◆ **Excerpt**
Then there are those who have survived the mayoral slaughter so far, but who will never fully recover from the experience. A few months ago Dobson was a respected health secretary in Tony Blair's cabinet. It was his intervention that forced Raynsford and Phillips to pull out of the race. Phillips has become Dobson's deputy on a doomed "dream ticket". Steve Norris has been humiliated three times already. First, he lost to Lord Archer, a candidate he knew to be a rogue. After Archer pulled out, Hague refused to give the candidacy to Norris. When a re-election was called, Norris was initially blocked from putting his name forward by the party's selection panel. Even the innocuous Susan Kramer has had her problems. She has not made a great impact and some senior Liberal Democrats have been wondering privately whether a bigger name could have exploited the farcical difficulties of the other parties more effectively. The contest seems to wound all those who go near it.
There is an exception to this rule. Ken Livingstone has flourished. He has had no role since the abolition of the GLC. His only post since becoming an MP was a brief stint on the Northern Ireland Select Committee (placed there on the recommendation of Mo Mowlam after the 1997 election). He moved on and off the NEC a couple of times. Most of the time, the years have been empty in terms of political fulfilment Then all of a sudden -and this is highly unusual in Britain - the politician has been reborn. Unlike the return of ageing rock stars to the concert circuit, the new Ken is as exciting as the old one. If anything, the Ken phenomenon this time around has been more dramatic and compelling than it was in the early 1980s.
All these surreal humiliations and a singular triumph can be partly explained by the clash of the old culture based on political parties with a distinctly new one linked to individual personalities. The party machines have not been able to cope. Nor has the media, which has mocked the machines for losing control, and simultaneously attacked them for seeking too much control.
For Labour, especially, the episode has been a painful one and it is by no means over yet. Millbank has got most of the blame, but some of its senior insiders suggest that Downing Street offered no clear leadership. They point out also that on one level the machine has delivered for Blair. Dobson, not Livingstone, is the Labour candidate. But they make this claim with undisguised heavy hearts. The affair has been a shambles and they know it.

◆ **What is expected**
Repeat word for word the part of the mayoral contest excerpt above starting with "All these surreal" and going on through "they know it.".

◆ **Stored data entries**
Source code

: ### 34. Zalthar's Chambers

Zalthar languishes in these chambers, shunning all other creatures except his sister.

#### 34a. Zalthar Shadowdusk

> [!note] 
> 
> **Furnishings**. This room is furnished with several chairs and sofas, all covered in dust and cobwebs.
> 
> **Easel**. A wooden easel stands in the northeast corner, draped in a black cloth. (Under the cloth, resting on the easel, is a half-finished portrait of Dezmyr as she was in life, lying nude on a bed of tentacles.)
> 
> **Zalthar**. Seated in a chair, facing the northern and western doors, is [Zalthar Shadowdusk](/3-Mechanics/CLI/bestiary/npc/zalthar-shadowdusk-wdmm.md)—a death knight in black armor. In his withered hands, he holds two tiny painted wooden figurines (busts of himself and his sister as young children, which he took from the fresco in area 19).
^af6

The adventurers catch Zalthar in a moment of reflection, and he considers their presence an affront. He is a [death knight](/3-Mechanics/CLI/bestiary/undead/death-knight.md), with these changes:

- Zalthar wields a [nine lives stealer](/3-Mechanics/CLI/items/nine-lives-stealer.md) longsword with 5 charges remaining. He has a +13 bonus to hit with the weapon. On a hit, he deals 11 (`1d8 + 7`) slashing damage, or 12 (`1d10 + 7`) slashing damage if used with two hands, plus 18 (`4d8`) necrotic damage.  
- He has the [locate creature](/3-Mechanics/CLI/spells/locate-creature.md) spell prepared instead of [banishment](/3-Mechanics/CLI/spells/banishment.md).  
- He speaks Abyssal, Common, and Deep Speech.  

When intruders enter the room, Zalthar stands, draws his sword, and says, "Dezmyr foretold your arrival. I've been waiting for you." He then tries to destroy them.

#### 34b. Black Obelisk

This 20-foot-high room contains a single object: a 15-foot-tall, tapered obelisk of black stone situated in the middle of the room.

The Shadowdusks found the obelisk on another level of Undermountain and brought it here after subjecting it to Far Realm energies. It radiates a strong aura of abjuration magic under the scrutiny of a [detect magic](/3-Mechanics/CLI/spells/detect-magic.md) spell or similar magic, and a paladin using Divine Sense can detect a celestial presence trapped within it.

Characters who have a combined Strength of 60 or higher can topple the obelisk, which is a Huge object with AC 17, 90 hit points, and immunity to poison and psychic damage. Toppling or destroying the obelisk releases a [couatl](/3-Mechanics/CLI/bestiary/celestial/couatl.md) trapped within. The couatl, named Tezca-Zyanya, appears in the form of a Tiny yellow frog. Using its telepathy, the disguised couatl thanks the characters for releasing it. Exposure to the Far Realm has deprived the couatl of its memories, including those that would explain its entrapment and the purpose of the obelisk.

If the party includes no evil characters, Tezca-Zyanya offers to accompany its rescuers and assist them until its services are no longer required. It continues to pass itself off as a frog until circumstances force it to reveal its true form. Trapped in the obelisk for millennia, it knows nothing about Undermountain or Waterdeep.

◆ **Written response**
All these surreal humiliations and a singular triumph can be partly explained by the clash of the old culture based on political parties with a distinctly new one linked to individual personalities. The party machines have not been able to cope. Nor has the media, which has mocked the machines for losing control, and simultaneously attacked them for seeking too much control.
For Labour, especially, the episode has been a painful one and it is by no means over yet. Millbank has got most of the blame, but some of its senior insiders suggest that Downing Street offered no clear leadership. They point out also that on one level the machine has delivered for Blair. Dobson, not Livingstone, is the Labour candidate. But they make this claim with undisguised heavy hearts. The affair has been a shambles and they know it.